- [EXCERPTED DATA]

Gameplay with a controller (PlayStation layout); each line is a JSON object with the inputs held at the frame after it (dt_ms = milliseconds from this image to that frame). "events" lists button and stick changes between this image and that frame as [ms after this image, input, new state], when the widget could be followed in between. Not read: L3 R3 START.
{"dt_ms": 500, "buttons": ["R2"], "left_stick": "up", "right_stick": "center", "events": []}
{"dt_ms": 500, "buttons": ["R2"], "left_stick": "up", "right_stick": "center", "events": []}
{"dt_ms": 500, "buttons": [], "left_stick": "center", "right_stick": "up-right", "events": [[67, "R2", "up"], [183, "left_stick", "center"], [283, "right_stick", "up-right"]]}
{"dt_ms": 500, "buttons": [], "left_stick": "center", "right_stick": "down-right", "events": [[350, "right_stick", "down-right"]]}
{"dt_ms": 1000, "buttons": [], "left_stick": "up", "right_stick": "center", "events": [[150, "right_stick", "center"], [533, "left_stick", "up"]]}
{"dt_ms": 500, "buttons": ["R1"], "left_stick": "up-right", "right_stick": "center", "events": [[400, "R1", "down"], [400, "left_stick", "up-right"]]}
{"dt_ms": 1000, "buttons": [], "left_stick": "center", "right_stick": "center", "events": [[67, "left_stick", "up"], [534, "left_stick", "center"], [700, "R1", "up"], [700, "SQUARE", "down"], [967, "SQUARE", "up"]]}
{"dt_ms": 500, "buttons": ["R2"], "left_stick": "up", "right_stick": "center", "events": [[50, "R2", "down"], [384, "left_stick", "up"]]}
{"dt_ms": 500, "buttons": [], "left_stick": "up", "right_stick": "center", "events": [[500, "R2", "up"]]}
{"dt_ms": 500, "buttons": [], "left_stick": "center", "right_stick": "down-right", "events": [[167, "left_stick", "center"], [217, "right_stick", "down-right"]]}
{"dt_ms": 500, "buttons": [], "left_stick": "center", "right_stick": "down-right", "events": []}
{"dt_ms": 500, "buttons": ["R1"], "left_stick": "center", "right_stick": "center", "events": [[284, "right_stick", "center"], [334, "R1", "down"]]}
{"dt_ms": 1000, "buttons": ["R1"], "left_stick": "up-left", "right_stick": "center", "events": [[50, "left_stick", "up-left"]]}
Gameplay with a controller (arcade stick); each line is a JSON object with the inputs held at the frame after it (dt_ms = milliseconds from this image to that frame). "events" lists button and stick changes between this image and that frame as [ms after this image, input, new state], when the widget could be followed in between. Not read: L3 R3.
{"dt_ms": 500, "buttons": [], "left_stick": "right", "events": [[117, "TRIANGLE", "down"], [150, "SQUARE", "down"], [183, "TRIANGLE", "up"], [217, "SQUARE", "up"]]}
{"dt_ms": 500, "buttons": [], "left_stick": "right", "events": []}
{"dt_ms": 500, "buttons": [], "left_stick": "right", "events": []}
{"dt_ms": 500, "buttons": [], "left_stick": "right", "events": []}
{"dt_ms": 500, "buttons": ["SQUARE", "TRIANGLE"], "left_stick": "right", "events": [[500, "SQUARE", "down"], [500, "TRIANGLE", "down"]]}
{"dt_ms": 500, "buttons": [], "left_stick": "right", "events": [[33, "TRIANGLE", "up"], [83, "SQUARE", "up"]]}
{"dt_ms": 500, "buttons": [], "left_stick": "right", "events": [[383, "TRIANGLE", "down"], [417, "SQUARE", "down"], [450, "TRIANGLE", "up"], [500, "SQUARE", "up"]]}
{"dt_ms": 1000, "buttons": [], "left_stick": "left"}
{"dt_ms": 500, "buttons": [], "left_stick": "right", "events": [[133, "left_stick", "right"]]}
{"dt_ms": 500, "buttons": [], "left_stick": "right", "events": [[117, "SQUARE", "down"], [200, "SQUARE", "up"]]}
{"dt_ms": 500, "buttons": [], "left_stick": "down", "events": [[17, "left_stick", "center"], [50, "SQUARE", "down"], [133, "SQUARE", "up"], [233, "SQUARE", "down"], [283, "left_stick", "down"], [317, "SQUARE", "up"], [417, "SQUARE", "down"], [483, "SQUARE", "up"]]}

- [PROBLEM STATEMENT] Please restate the whole listing word for word.

- [SOLUTION]
Gameplay with a controller (PlayStation layout); each line is a JSON object with the inputs held at the frame after it (dt_ms = milliseconds from this image to that frame). "events" lists button and stick changes between this image and that frame as [ms after this image, input, new state], when the widget could be followed in between. Not read: L3 R3 START.
{"dt_ms": 500, "buttons": ["R2"], "left_stick": "up", "right_stick": "center", "events": []}
{"dt_ms": 500, "buttons": ["R2"], "left_stick": "up", "right_stick": "center", "events": []}
{"dt_ms": 500, "buttons": [], "left_stick": "center", "right_stick": "up-right", "events": [[67, "R2", "up"], [183, "left_stick", "center"], [283, "right_stick", "up-right"]]}
{"dt_ms": 500, "buttons": [], "left_stick": "center", "right_stick": "down-right", "events": [[350, "right_stick", "down-right"]]}
{"dt_ms": 1000, "buttons": [], "left_stick": "up", "right_stick": "center", "events": [[150, "right_stick", "center"], [533, "left_stick", "up"]]}
{"dt_ms": 500, "buttons": ["R1"], "left_stick": "up-right", "right_stick": "center", "events": [[400, "R1", "down"], [400, "left_stick", "up-right"]]}
{"dt_ms": 1000, "buttons": [], "left_stick": "center", "right_stick": "center", "events": [[67, "left_stick", "up"], [534, "left_stick", "center"], [700, "R1", "up"], [700, "SQUARE", "down"], [967, "SQUARE", "up"]]}
{"dt_ms": 500, "buttons": ["R2"], "left_stick": "up", "right_stick": "center", "events": [[50, "R2", "down"], [384, "left_stick", "up"]]}
{"dt_ms": 500, "buttons": [], "left_stick": "up", "right_stick": "center", "events": [[500, "R2", "up"]]}
{"dt_ms": 500, "buttons": [], "left_stick": "center", "right_stick": "down-right", "events": [[167, "left_stick", "center"], [217, "right_stick", "down-right"]]}
{"dt_ms": 500, "buttons": [], "left_stick": "center", "right_stick": "down-right", "events": []}
{"dt_ms": 500, "buttons": ["R1"], "left_stick": "center", "right_stick": "center", "events": [[284, "right_stick", "center"], [334, "R1", "down"]]}
{"dt_ms": 1000, "buttons": ["R1"], "left_stick": "up-left", "right_stick": "center", "events": [[50, "left_stick", "up-left"]]}
Gameplay with a controller (arcade stick); each line is a JSON object with the inputs held at the frame after it (dt_ms = milliseconds from this image to that frame). "events" lists button and stick changes between this image and that frame as [ms after this image, input, new state], when the widget could be followed in between. Not read: L3 R3.
{"dt_ms": 500, "buttons": [], "left_stick": "right", "events": [[117, "TRIANGLE", "down"], [150, "SQUARE", "down"], [183, "TRIANGLE", "up"], [217, "SQUARE", "up"]]}
{"dt_ms": 500, "buttons": [], "left_stick": "right", "events": []}
{"dt_ms": 500, "buttons": [], "left_stick": "right", "events": []}
{"dt_ms": 500, "buttons": [], "left_stick": "right", "events": []}
{"dt_ms": 500, "buttons": ["SQUARE", "TRIANGLE"], "left_stick": "right", "events": [[500, "SQUARE", "down"], [500, "TRIANGLE", "down"]]}
{"dt_ms": 500, "buttons": [], "left_stick": "right", "events": [[33, "TRIANGLE", "up"], [83, "SQUARE", "up"]]}
{"dt_ms": 500, "buttons": [], "left_stick": "right", "events": [[383, "TRIANGLE", "down"], [417, "SQUARE", "down"], [450, "TRIANGLE", "up"], [500, "SQUARE", "up"]]}
{"dt_ms": 1000, "buttons": [], "left_stick": "left"}
{"dt_ms": 500, "buttons": [], "left_stick": "right", "events": [[133, "left_stick", "right"]]}
{"dt_ms": 500, "buttons": [], "left_stick": "right", "events": [[117, "SQUARE", "down"], [200, "SQUARE", "up"]]}
{"dt_ms": 500, "buttons": [], "left_stick": "down", "events": [[17, "left_stick", "center"], [50, "SQUARE", "down"], [133, "SQUARE", "up"], [233, "SQUARE", "down"], [283, "left_stick", "down"], [317, "SQUARE", "up"], [417, "SQUARE", "down"], [483, "SQUARE", "up"]]}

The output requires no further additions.